From: Lewis Hyatt (lhyatt_at_[hidden])
Date: 2007-08-07 16:46:55
Hi, here are my quick thoughts on this library. I don't have time for
much more than this... sorry it isn't more thorough.
* What is your evaluation of the design?
I guess my first impression was "way too many concepts", but after a
while it all starts to make sense. It seems pretty flexible what you can
do with it. It looks quite daunting at first to write new series
classes, but that probably isn't going to be that common a task. Writing
new algorithms seems pretty straightforward and I wouldn't mind trying
to add some new ones.
* What is your evaluation of the potential usefulness of the library?
I don't have a current use for it, but I can see how a lot of people would!
* Did you try to use the library? With what compiler? Did you
have any problems?
cygwin only has boost 1.33 still, and I didn't have time to get 1.34.1,
so I was missing too much stuff to compile the library.
* How much effort did you put into your evaluation? A glance? A
quick reading? In-depth study?
About an hour reading the docs and looking at the examples.
* Are you knowledgeable about the problem domain?
More or less. I do a lot of data analyis with std::vector and legacy C
libraries like clapack.
Here are some random comments:
-I don't like the names "daily", "weekly", etc, because they give the
impression that the library is only meant for daily data. I think it
would be better just to define a template stride<> inheriting from
mpl::int_<>, so you could write instead something like
dense_series<double, stride<7> >
and the meaning of 7 would depend on the context of the program.

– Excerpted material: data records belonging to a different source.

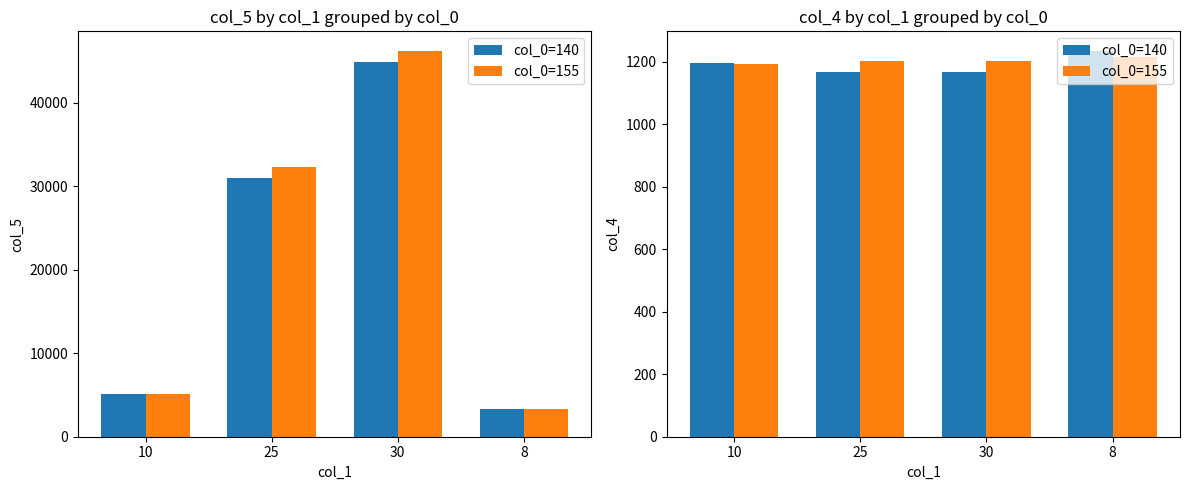

Does the chart contain any negative values?

No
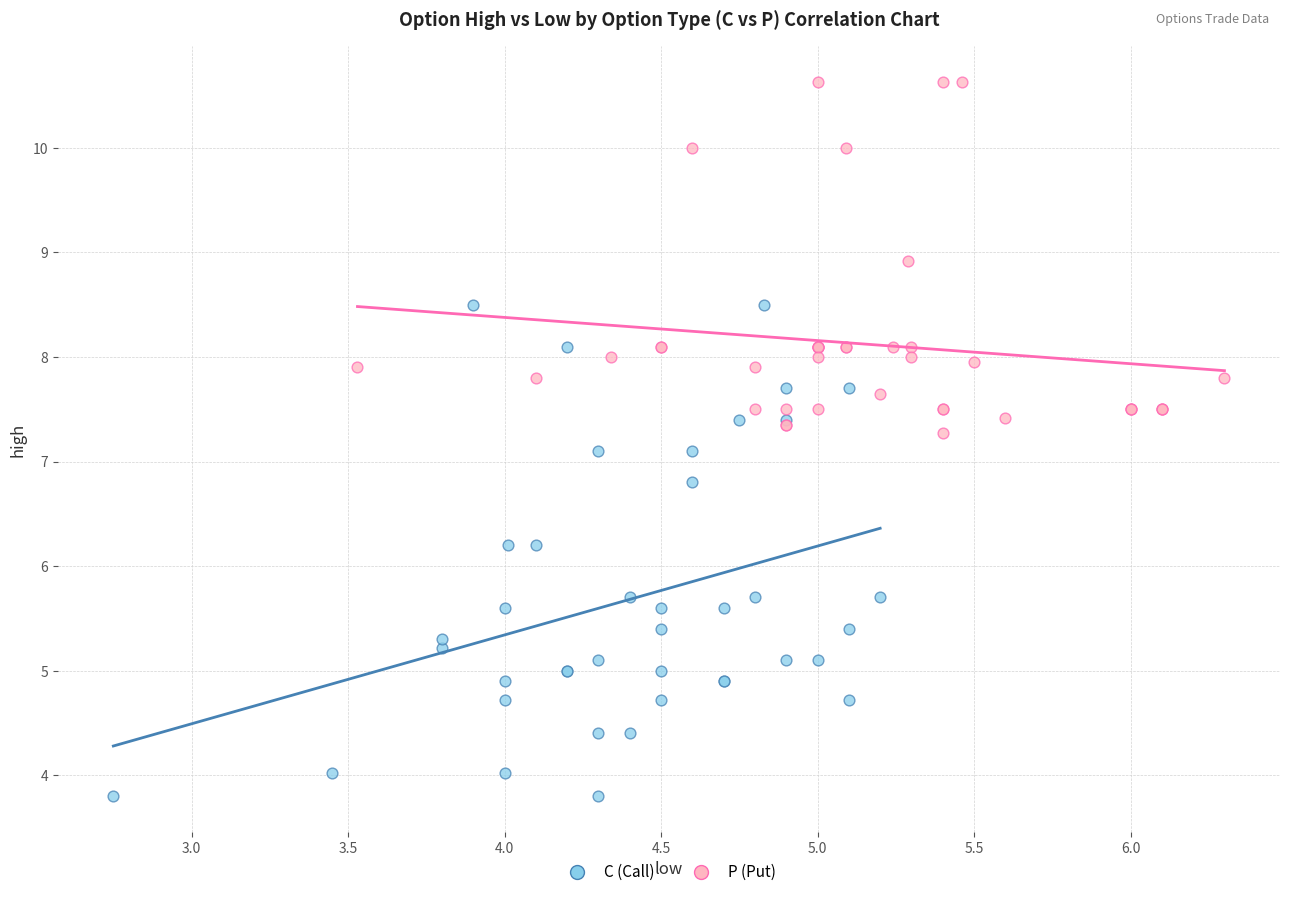

Which series has the widest spread of Y values?

C (Call)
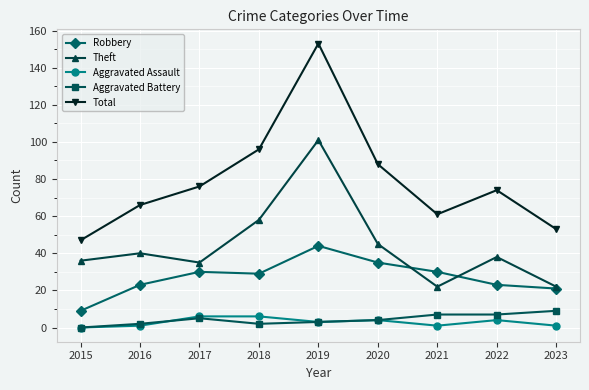

Where is the first local maximum for Total?

2019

-I am confused by the statement in the docs that "A time series is a
series of data points, sampled at regular intervals". If that's true,
then what does it mean to use a floating point offset? Doesn't that mean
I can use irregular intervals too? I was thinking it would be natural to
have an FFT algorithm for a dense time series, but that would only make
sense if it was sampled at regular intervals. I guess a dense series
always has an integral offset type, so it would make sense there.
-I worry a little about the dual interfaces for ordered_inserter, maybe
it should be split into two classes? Especially for the output iterator
usage, I think people would frequently try to use it with std::copy and
then forget to call commit(), causing silent errors. Maybe that's just
something the user will have to get used to. Another option could be to
use a new class called ordered_insert_iterator with a shared_ptr pImpl
setup, so that the last temporary object would call commit() from its
destructor after the algorithm completed. In that case, problems would
be caused if people created non-temporary objects, but I think in
practice, in the majority of cases, the output iterator would be used by
creating a temporary object and passing it to std::copy or whatever.
-I think invert_elements() should have a different name. For one thing,
there is confusion with invert_heaviside(), which is completely
unrelated, and for another, this name could also work fine to describe a
function which multiplied every element by -1. I can't think of a decent
* Do you think the library should be accepted as a Boost library?
Given that I didn't have time to look into this much more, I'm not sure
how seriously my opinion can be taken, but I do vote yes.